Activity -
Return the data below exactly, but only from the line containing "Rendered at 2001 by 1125 pixels." through the line containing "Rendered at 1500 by 844 pixels.", with both of those lines included.

[Document layout analysis data]
%%

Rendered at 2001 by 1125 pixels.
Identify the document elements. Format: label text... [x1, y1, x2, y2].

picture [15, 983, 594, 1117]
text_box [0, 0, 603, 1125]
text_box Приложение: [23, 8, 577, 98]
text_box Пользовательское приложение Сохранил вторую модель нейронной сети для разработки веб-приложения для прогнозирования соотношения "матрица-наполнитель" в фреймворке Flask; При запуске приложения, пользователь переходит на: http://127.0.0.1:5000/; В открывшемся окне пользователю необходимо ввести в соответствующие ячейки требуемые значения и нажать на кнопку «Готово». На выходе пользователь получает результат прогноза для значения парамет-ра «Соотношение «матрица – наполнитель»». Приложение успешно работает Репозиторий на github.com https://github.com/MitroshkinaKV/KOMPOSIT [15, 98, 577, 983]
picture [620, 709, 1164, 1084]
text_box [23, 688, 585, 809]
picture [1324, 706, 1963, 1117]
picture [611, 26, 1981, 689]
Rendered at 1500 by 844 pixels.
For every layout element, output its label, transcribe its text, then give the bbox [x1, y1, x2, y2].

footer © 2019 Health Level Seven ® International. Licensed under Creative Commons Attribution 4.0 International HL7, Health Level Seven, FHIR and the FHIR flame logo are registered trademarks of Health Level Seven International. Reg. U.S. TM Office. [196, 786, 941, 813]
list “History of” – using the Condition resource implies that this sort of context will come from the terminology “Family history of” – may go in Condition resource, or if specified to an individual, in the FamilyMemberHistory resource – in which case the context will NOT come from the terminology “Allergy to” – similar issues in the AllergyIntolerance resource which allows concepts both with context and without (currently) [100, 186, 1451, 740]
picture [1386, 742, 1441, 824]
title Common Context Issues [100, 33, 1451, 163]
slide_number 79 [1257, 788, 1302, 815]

%%
%%

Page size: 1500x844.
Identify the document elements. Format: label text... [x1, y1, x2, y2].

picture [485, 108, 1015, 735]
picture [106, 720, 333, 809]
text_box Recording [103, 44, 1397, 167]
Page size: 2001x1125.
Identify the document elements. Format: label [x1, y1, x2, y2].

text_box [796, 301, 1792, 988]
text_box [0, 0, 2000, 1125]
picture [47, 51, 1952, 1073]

%%

Expected answer -
Rendered at 2001 by 1125 pixels.
Identify the document elements. Format: label text... [x1, y1, x2, y2].

picture [15, 983, 594, 1117]
text_box [0, 0, 603, 1125]
text_box Приложение: [23, 8, 577, 98]
text_box Пользовательское приложение Сохранил вторую модель нейронной сети для разработки веб-приложения для прогнозирования соотношения "матрица-наполнитель" в фреймворке Flask; При запуске приложения, пользователь переходит на: http://127.0.0.1:5000/; В открывшемся окне пользователю необходимо ввести в соответствующие ячейки требуемые значения и нажать на кнопку «Готово». На выходе пользователь получает результат прогноза для значения парамет-ра «Соотношение «матрица – наполнитель»». Приложение успешно работает Репозиторий на github.com https://github.com/MitroshkinaKV/KOMPOSIT [15, 98, 577, 983]
picture [620, 709, 1164, 1084]
text_box [23, 688, 585, 809]
picture [1324, 706, 1963, 1117]
picture [611, 26, 1981, 689]
Rendered at 1500 by 844 pixels.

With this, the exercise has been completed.